For many buyers, the hybrid powertrain is more than just another fuel-saving device. Sure people like getting higher mileage, but a lot of them also like what getting higher mileage represents: conserving resources, doing less harm to the environment, being smarter about household budgets, giving less support to oil companies, or embracing new technology. This list is not exhaustive, but you get the idea—hybrids say something that other cars don’t. We haven’t seen many user groups popping up for people who are especially enthusiastic about cylinder deactivation or direct injection gasoline engines. These are fuel-saving technologies too, but they don’t really excite people like hybrid technology does. Markets live and die over this kind of excitement.

As more hybrids like the LS600h L come on the market, the ideas that hybrids stand for will begin to change. Optimists are suggesting that the flagship Lexus will give hybrids a classier, high-end image. But this Lexus (and the upcoming HEMI-hybrid version of the Chrysler Aspen) might also turn hybrid powertrains into just another fuel-saving technology. Maybe this change is inevitable, but if and when it comes, sales of cars like the Prius could suffer as hybrids lose the unique significance they currently hold for buyers.

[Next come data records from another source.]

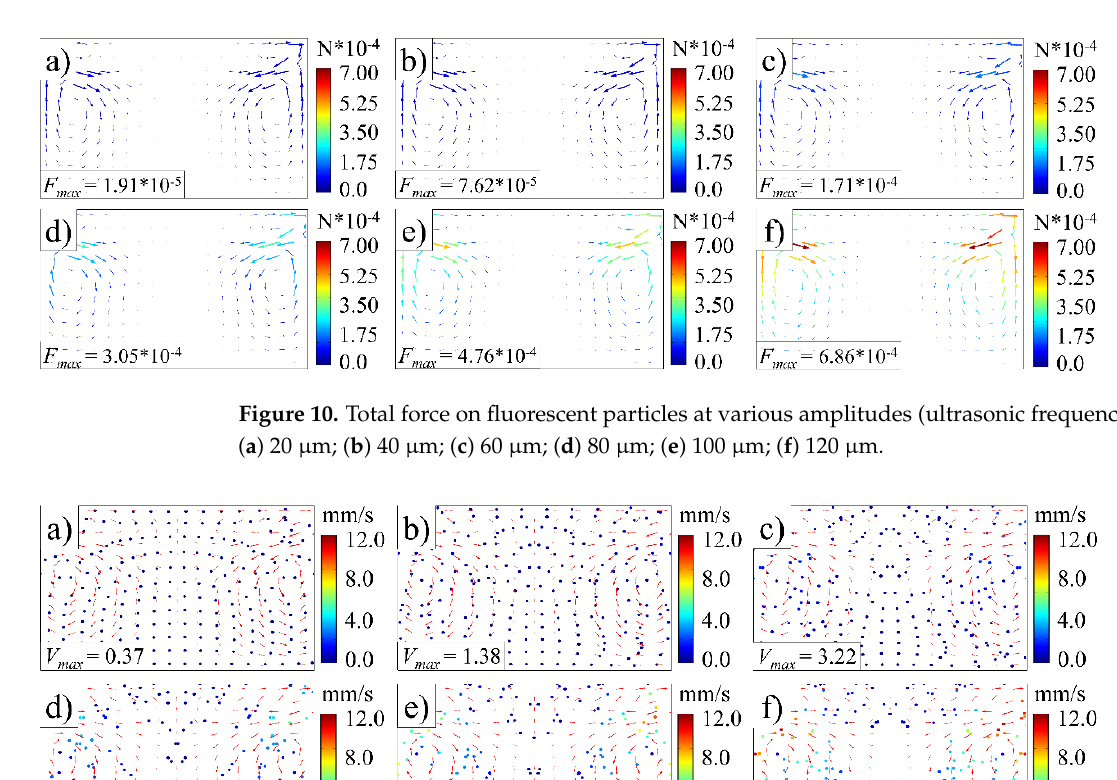
Figure 9. Influence of ultrasonic amplitude on the melt stream velocity in ( a ) radial and ( b ) axial directions.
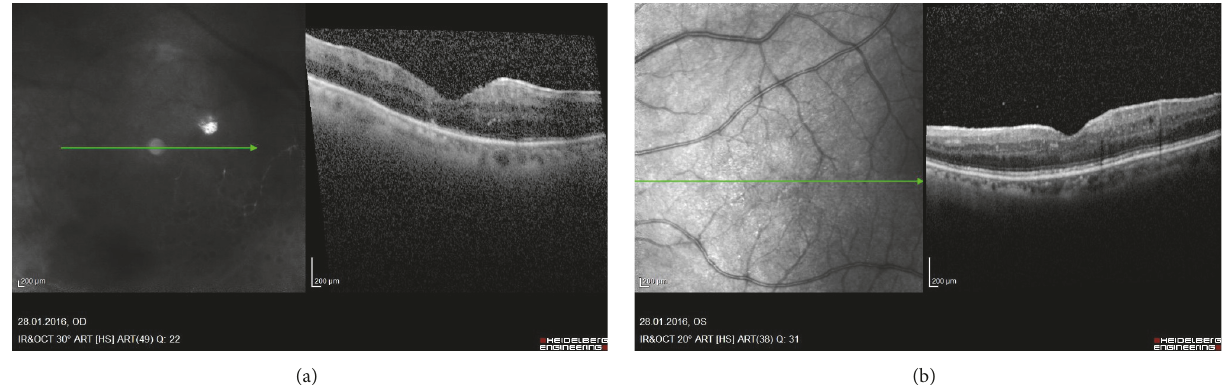
Figure 1: (a) RE, inflammatory cells in vitreous humor, epiretinal membrane,preserved foveal architecturewith parafoveal retinal thickening (mild macular edema), without cysts or serous detachment (b) LE, inflammatory cells in vitreous humor, epiretinal membrane without traction, preserved foveal architecture without cysts or serous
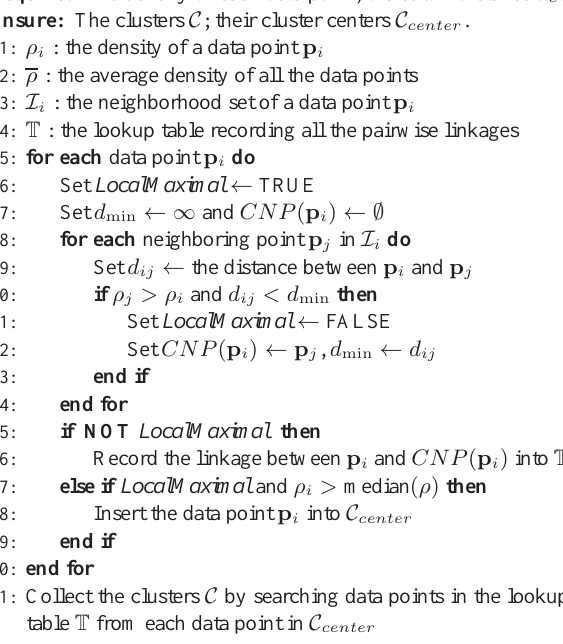
table T from each data point in C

Of course, we have to keep things in perspective. Lexus expects to sell about 2,000 units of the LS600h L in the coming year, while Toyota plans to sell about 3,000 Priuses each week. So while the Lexus may send a confusing message about hybrid technology, it is greatly outnumbered by cars drive home a clear message.